The inhaled substance still contains nicotine (from the heated tobacco), which makes it still addictive. But based on some studies, the amount of toxic substances a smoker gets is up to 95 percent less, compared to traditional tobacco smoking.

There are also short-term studies showing it leads to a reduction in the substances released by the body that cause inflammation, compared to traditional smoking. Any form of inflammation in the body, no matter how little, is always bad news, as it slowly causes damage to the vital organs such as the heart, brain and kidneys.

So based on these preliminary less harmful effects of HTPs, we’re allowing our smoker-patients to shift to this alternative, but always reminding them that quitting smoking is the ultimate goal. We don’t know yet if these less harmful effects of HTPs could really translate to long-term beneficial outcomes. It’s a middle ground that appears to be relatively safer than traditional smoking.

Insufficient data

There are several fairly recent published comprehensive reviews that have suggested that HTPs may be less harmful than conventional cigarettes. However, in 2016, a Cochrane review, which was a comprehensive study, found it inconclusive.The jury is still out on its long-term benefit or harm.

In the now frequently quoted line in treatment guidelines, there is still “insufficient data” to either recommend or advise against HTPs. According to the World Health Organization (WHO), “There is no available evidence to conclude whether HTP use is associated with any long-term clinical outcome—positive or negative—from exposure to the mainstream or secondhand emission.”

In 2019, the WHO stated that “the available evidence demonstrates that exposure to harmful and potentially harmful chemicals from these products (HTPs) may be lower relative to cigarettes.”

In their policy statement on tobacco smoking alternatives, the American Heart Association cited epidemiological studies on smokeless tobacco use coming from Scandinavia, where a large percentage of men use snus, a smokeless tobacco product that contains nicotine, but has relatively low levels of carcinogens and other toxins.

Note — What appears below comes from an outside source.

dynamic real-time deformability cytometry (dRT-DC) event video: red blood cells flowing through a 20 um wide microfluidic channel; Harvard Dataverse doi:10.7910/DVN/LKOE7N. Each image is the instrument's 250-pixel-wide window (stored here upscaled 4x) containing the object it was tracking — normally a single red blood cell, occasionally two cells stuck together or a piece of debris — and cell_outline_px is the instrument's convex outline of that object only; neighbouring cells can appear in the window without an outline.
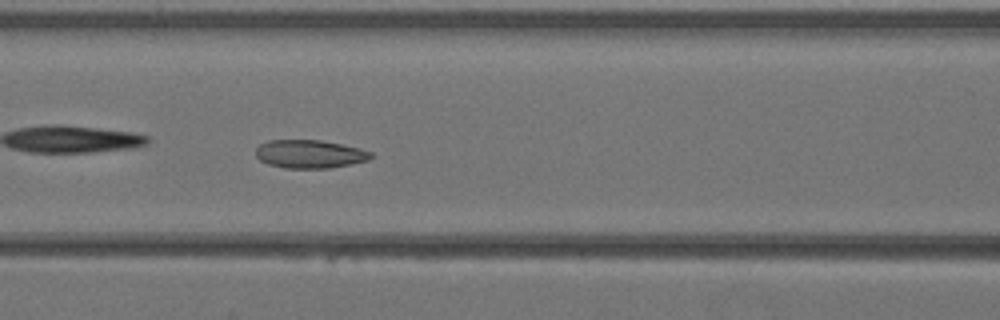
{"species": "Egyptian fruit bat (a non-hibernating species)", "species_latin": "Rousettus aegyptiacus", "temperature_condition": "warm", "stored_images_in_passage": 39, "camera_frame_rate_fps": 3000, "um_per_image_px": 0.085, "animal": {"sex": "female"}, "frame": {"image": 1, "passage_image": 17, "time_ms": 5.333, "image_size_px": [1000, 320], "cell_outline_px": [[376, 156], [368, 160], [352, 164], [328, 168], [284, 168], [268, 164], [260, 160], [256, 156], [256, 148], [260, 144], [268, 140], [320, 140], [360, 148], [372, 152]], "centroid_in_image_um": [26.35, 13.09], "position_along_channel_um": 140.3, "area_um2": 19.07}}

With current data, it does look relatively clear that HTPs are less harmful than traditional smoking, but are still more harmful than not smoking.

We don’t wish to start another debate on HTPs, as we accidentally did with our ivermectin commentaries. But it’s something that the medical community, legislators and regulators should discuss. After all, the lives of our 16 million Filipino smokers may hinge on the options we offer them if they really cannot quit smoking.

Less harmful alternatives to traditional smoking like HTPs seem to be a pragmatic middle ground. Our previous attitude was to give them up and allow them to suffer from the unhealthy state they’ve chosen. But with the smoker-patients we’ve lost to COVID-19 in the past 14 months, our attitude has somewhat changed.

Legislation and regulation

Smokers who can’t quit remain part of the health equation, as much as the healthy nonsmokers, the youth and others who may be affected by this killer vice. They actually need more attention, more understanding and more care from their physicians to at least partially protect them from the uncontrollable addiction.

The downside of HTPs is that the youth and nonsmokers might be “seduced” into trying them. This is where legislation and regulation come in.

A strict but balanced regulation is important, but it should not be more restrictive than regulation for cigarettes. There must be control measures to prohibit sales of HTPs to nonsmokers and the youth, but current smokers must be given the free choice to shift to it, if they wish to, and especially those with the guidance of their physician.

Though HTPs are supposed to be smoke-free, we don’t think they should be allowed in public. The harmful particulate pollution they cause is relatively less, but the potential harm to secondhand smokers is still there.

If more scientific data is generated showing that HTPs really have a potential to improve long-term outcomes in smokers and possibly save lives, then it may be worthwhile to encourage switching for smokers who would otherwise continue to smoke.